Per ottenere questo effetto i chakhamim ז"ל hanno utilizzato alcune modalità d'attenzione, direttamente nella Mishnàh (Shabbat 24a):
שלשה דברים צריך אדם לומר בתוך ביתו ערב שבת (א) עשרתם, (ב) ערבתם, (ג) הדליקו את הנר
Sheloshàh Devarim Tzarikh Adam Lomar Betoch Betò 'Erev Shabbat (1) 'Issartem (2) 'Eravtem (3) Hadliqu et HaNer
Tre cose una persona deve dire in casa propria la vigilia di Shabbat (1) avete prelevato il ma'aser cioè la decima (2) avete predisposto l'eruv (3) Accendete la candela!
Spiega la ghemarà che è necessario dire tutto con calma, affinchè le parole del marito vengano accettate benevolmente dalla moglie, poichè ciò che viene detto con rabbia non aiuta a lungo termine a migliorare la situazione ma, eventualmente, peggiorare. La ghemarà in Massechet Ghittin (7b) dice inoltre che chiunque incuta troppo timore nella sua casa חס ושלום, porta a fare a causa di ciò חילול שבת chillul shabbat ~ profanazione di Shabbat e altre 'averot.

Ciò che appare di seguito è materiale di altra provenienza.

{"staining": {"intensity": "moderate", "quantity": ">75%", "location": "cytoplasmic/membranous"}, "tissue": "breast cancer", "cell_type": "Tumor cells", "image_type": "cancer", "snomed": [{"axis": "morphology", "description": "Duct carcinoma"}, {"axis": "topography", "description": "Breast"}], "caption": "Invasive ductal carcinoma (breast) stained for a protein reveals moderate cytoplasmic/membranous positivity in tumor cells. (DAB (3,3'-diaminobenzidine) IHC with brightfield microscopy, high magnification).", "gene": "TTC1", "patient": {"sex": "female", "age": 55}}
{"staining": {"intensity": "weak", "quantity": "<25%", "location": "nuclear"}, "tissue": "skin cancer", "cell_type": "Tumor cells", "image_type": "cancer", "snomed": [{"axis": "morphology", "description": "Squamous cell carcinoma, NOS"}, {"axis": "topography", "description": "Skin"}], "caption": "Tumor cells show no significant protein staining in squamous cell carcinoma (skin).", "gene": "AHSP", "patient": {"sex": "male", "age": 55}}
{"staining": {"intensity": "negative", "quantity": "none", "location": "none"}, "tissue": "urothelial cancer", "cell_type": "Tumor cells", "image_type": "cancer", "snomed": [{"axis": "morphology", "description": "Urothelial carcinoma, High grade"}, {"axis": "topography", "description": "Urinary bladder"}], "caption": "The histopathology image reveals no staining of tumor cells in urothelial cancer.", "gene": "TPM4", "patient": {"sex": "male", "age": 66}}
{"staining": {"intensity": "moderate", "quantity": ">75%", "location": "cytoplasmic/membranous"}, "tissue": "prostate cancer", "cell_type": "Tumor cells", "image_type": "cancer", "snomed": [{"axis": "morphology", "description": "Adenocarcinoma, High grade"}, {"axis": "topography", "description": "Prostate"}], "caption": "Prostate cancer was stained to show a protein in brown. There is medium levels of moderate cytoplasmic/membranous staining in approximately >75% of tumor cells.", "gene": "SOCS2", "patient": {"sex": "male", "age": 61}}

Pertanto è necessario dire queste tre cose con calma, solo l'accendere la candela non è necessario chiedere, poichè è possibile vedere se è accesa, ma si dà solo un avviso. Per le altre domande, variano a seconda di ciò che effettivamente c'è da fare; se non c'è 'eruv da preparare oppure la decima da prelevare (applicabile solo sulla frutta prodotta in Israele); può quindi capitare che sia il caso di chiedere se si sia fatta l'hafrashat challàh, cioè una piccola parte d'impasto da prelevare. La Mishnàh Beruràh (262:13) spiega che fuori da Eretz Israel non è strettamente necessario porre questa domanda.
Allo stesso modo il padrone di casa deve anche avvisare i componenti della casa di smettere di fare melachot; nel caso non fosse possibile farlo in prima persona è possibile avvertire incaricando un tramite. (Mishnàh Beruràh 262:14)
... Ma ricordate - il tutto con calma!